- _What you will do_
Please take the lines from the one holding "ortaya koyuyor. Bu" through the one holding "getiriyorlar." in the data below and copy them exactly.

- _Records shown_
========
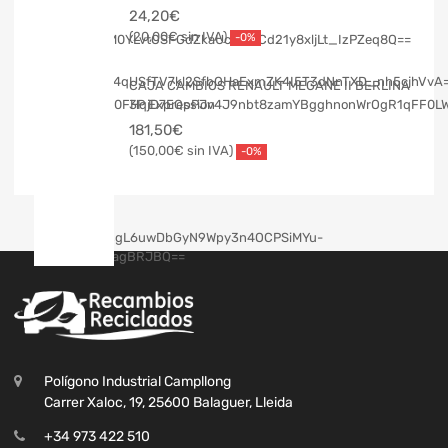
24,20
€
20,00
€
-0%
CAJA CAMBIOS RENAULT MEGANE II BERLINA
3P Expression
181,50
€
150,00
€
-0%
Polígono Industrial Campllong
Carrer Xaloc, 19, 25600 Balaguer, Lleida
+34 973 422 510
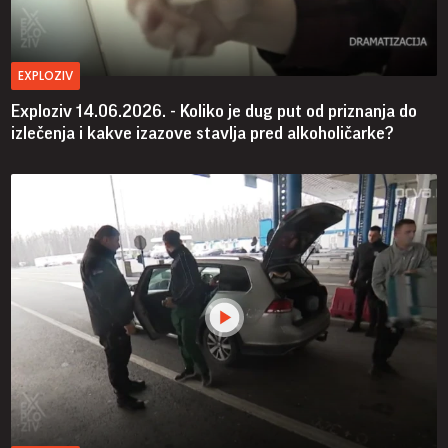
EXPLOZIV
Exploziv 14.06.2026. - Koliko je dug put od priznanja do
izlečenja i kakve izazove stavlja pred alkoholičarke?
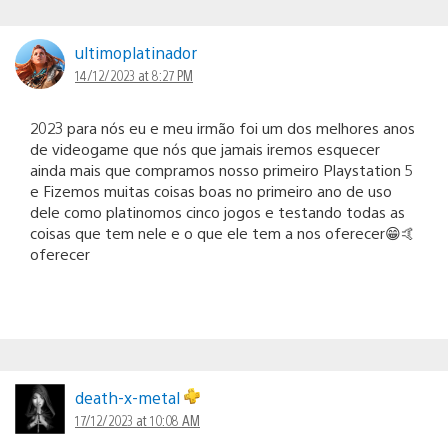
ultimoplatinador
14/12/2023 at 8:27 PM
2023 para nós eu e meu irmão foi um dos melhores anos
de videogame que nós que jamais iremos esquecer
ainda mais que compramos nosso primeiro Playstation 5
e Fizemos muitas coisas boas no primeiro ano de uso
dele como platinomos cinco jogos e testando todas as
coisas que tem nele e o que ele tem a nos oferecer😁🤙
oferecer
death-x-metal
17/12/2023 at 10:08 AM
========
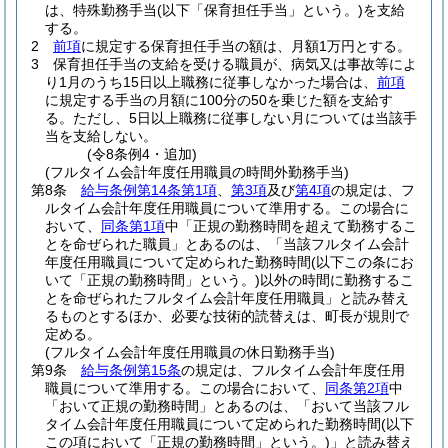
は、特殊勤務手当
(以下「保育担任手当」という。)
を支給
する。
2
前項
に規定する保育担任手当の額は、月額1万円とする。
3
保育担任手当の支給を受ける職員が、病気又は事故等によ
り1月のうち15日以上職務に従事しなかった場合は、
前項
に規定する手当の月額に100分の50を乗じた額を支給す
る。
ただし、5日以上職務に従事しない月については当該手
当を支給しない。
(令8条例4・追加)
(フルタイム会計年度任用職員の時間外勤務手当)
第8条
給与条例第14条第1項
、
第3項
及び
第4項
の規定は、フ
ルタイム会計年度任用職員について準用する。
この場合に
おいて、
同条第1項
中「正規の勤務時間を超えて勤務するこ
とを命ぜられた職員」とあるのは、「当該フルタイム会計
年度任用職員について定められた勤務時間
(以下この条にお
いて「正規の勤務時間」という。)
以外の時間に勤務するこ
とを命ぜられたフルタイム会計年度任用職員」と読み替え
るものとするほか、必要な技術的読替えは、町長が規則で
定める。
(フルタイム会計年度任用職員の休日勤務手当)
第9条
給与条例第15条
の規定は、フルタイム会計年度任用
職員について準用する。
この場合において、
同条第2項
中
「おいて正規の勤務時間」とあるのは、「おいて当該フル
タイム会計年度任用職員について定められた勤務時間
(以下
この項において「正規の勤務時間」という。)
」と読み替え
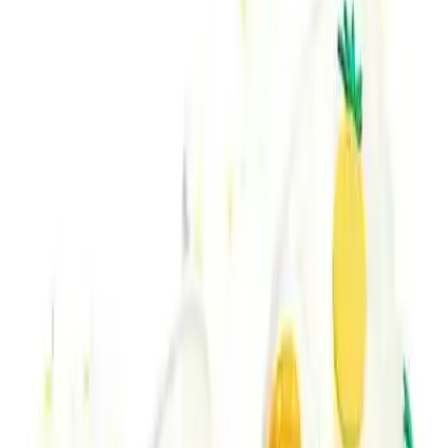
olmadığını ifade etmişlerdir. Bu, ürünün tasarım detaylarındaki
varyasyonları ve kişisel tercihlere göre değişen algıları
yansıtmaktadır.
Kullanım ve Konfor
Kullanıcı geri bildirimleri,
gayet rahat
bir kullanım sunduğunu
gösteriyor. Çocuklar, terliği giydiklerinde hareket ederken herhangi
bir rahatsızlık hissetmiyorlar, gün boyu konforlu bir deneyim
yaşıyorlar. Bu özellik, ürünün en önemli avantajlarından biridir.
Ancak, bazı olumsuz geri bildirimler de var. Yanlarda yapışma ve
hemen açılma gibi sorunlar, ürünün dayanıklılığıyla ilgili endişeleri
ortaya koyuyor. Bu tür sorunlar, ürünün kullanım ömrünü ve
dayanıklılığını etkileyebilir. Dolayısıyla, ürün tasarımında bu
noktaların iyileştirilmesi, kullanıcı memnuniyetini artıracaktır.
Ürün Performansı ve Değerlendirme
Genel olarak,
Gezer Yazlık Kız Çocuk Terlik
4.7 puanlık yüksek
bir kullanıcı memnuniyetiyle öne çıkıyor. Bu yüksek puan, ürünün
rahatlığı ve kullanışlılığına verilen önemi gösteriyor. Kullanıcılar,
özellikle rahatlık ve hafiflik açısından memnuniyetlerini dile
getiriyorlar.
========
- _Solution to the problem_
ortaya koyuyor. Bu tür sorunlar, ürünün kullanım ömrünü ve
dayanıklılığını etkileyebilir. Dolayısıyla, ürün tasarımında bu
noktaların iyileştirilmesi, kullanıcı memnuniyetini artıracaktır.
Ürün Performansı ve Değerlendirme
Genel olarak,
Gezer Yazlık Kız Çocuk Terlik
4.7 puanlık yüksek
bir kullanıcı memnuniyetiyle öne çıkıyor. Bu yüksek puan, ürünün
rahatlığı ve kullanışlılığına verilen önemi gösteriyor. Kullanıcılar,
özellikle rahatlık ve hafiflik açısından memnuniyetlerini dile
getiriyorlar.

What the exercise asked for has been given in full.